M : Je prends mes drums dans les disques, et je vais occasionnellement enregistrer mon set de batterie et utiliser les sons. Je pense que ça ne pose pas de problème de sampler des batteries trouvées dans le rap, parce que par essence, tu es toujours entrain de “sampler” un disque. Beaucoup de disques rap des années 1980 contiennent des breaks de tueur grillés et d'autres qui restent encore à sampler… Alors ça ouvrira probablement beaucoup de portes dans le futur.

A : Arrives-tu à écouter des disques en entier sans y chercher, même inconsciemment, de la matière à sampler ?
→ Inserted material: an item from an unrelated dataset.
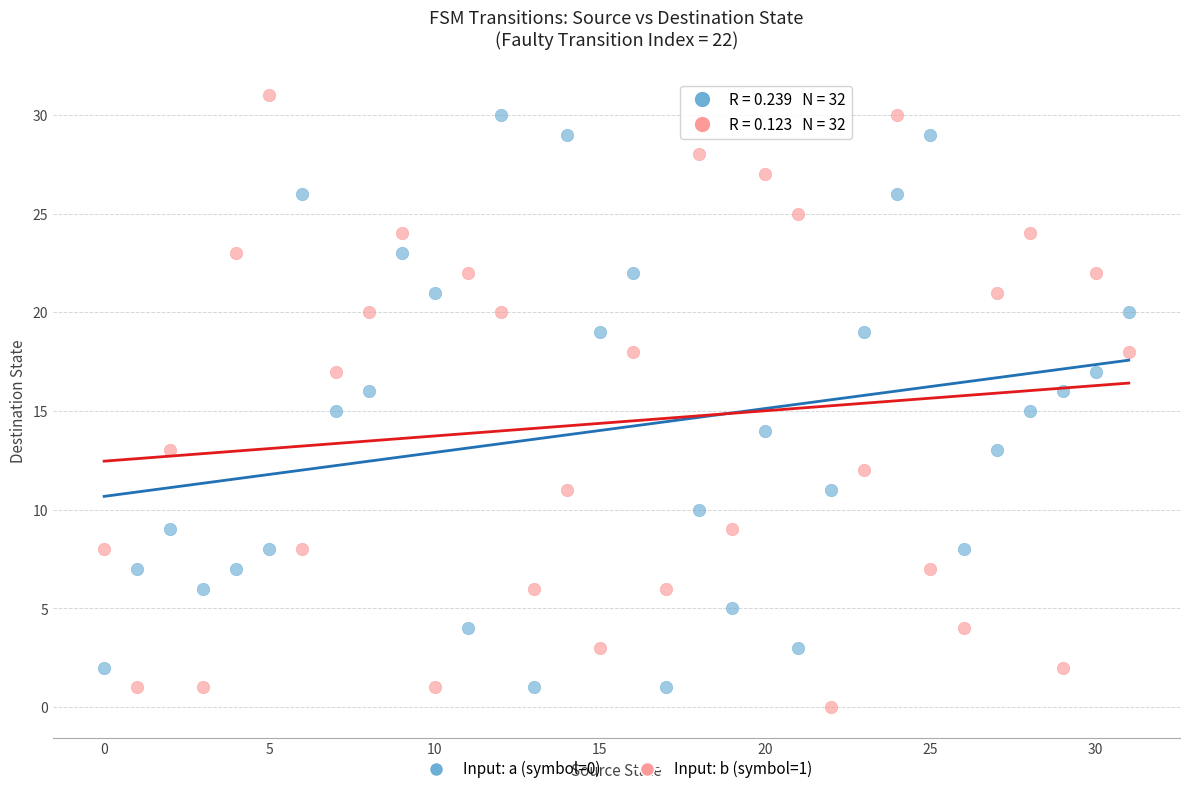

Across all data points, what is the range of Y values (max minus min)?

31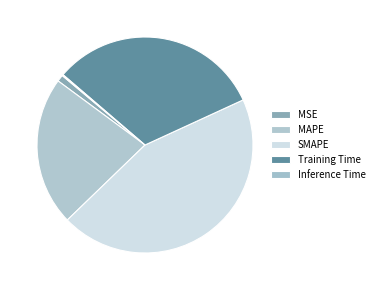

To the nearest percent, what is the combined percentage of Inference Time and SMAPE?

45%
M : Man ! C'est un énorme souci avec moi… J'ai désormais du mal à écouter quelque chose dans sa totalité, à moins que j'écoute un CD dans ma voiture. Dès que tu commences à produire, tu te mets à tout écouter en boucles de quatre mesures, et ça te rend dingue. Quand j'écoute des disques, je déplace le diamant à travers le disque à la recherche de samples, et je commence à tout écouter de cette façon… Toujours à chercher la partie parfaite. Ca rend aussi mes amis dingues, mais je pense que c'est ce que beaucoup de producteurs font dès qu'ils deviennent plus expérimentés.